Home interior image sequences
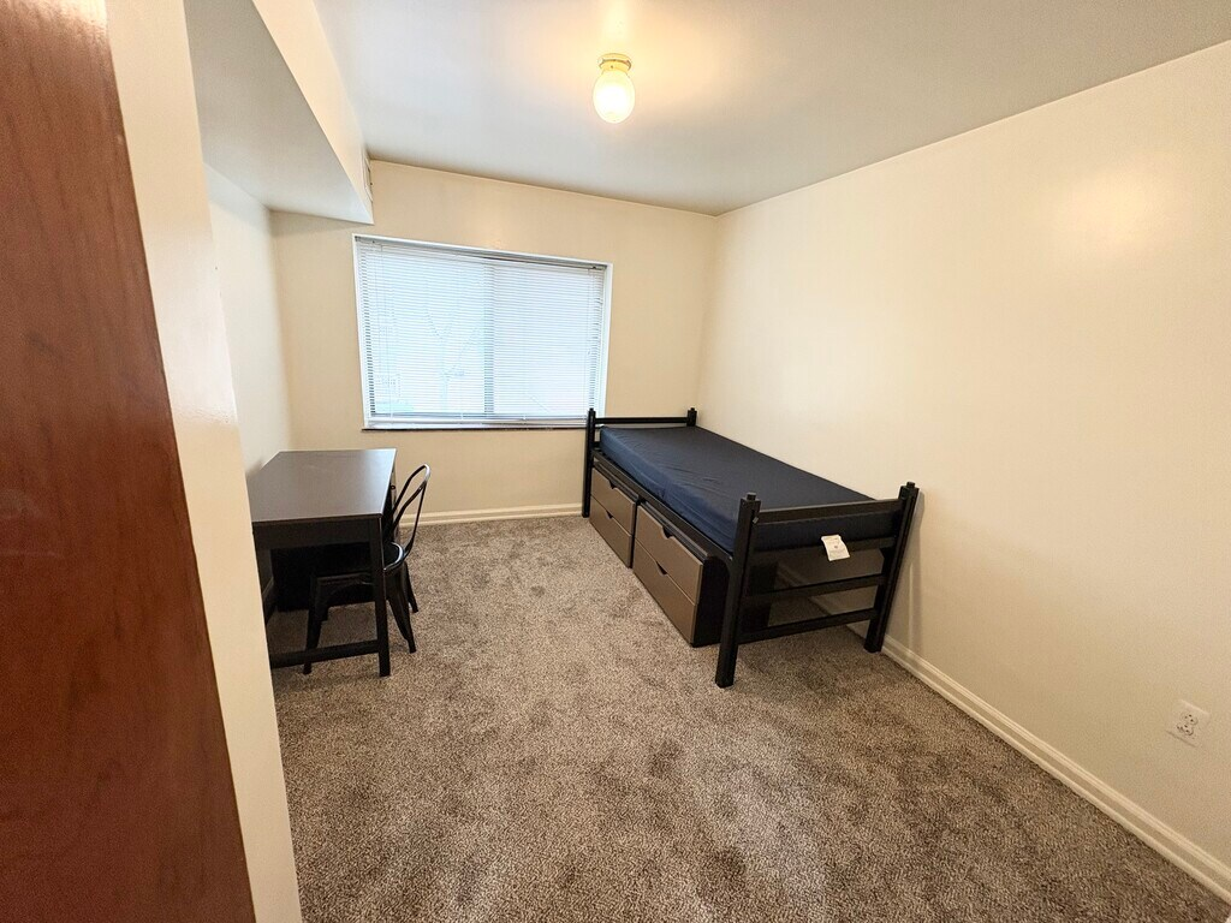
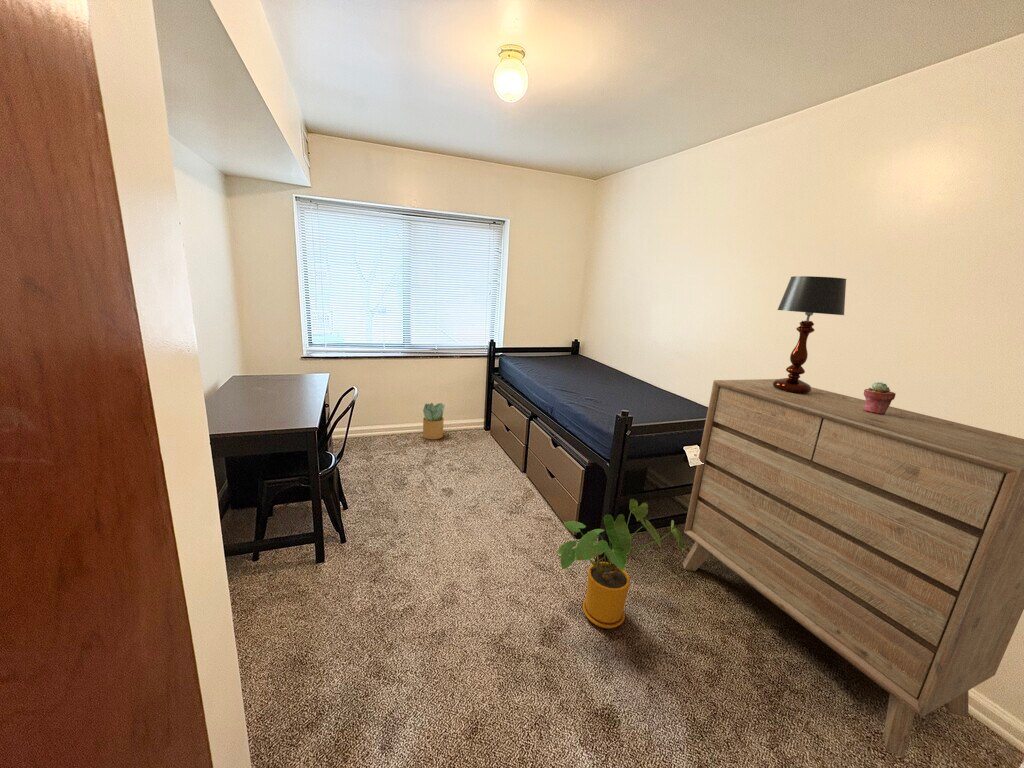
+ house plant [556,498,686,629]
+ table lamp [773,275,848,394]
+ potted succulent [863,381,897,415]
+ dresser [682,378,1024,759]
+ potted plant [422,402,446,440]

EXERCISE BRIEF:
Nothing but the lines from the one with "table lamp [773,275,848,394]" through the final line of the records above should appear, each copied exactly.

EXERCISE OUTPUT:
+ table lamp [773,275,848,394]
+ potted succulent [863,381,897,415]
+ dresser [682,378,1024,759]
+ potted plant [422,402,446,440]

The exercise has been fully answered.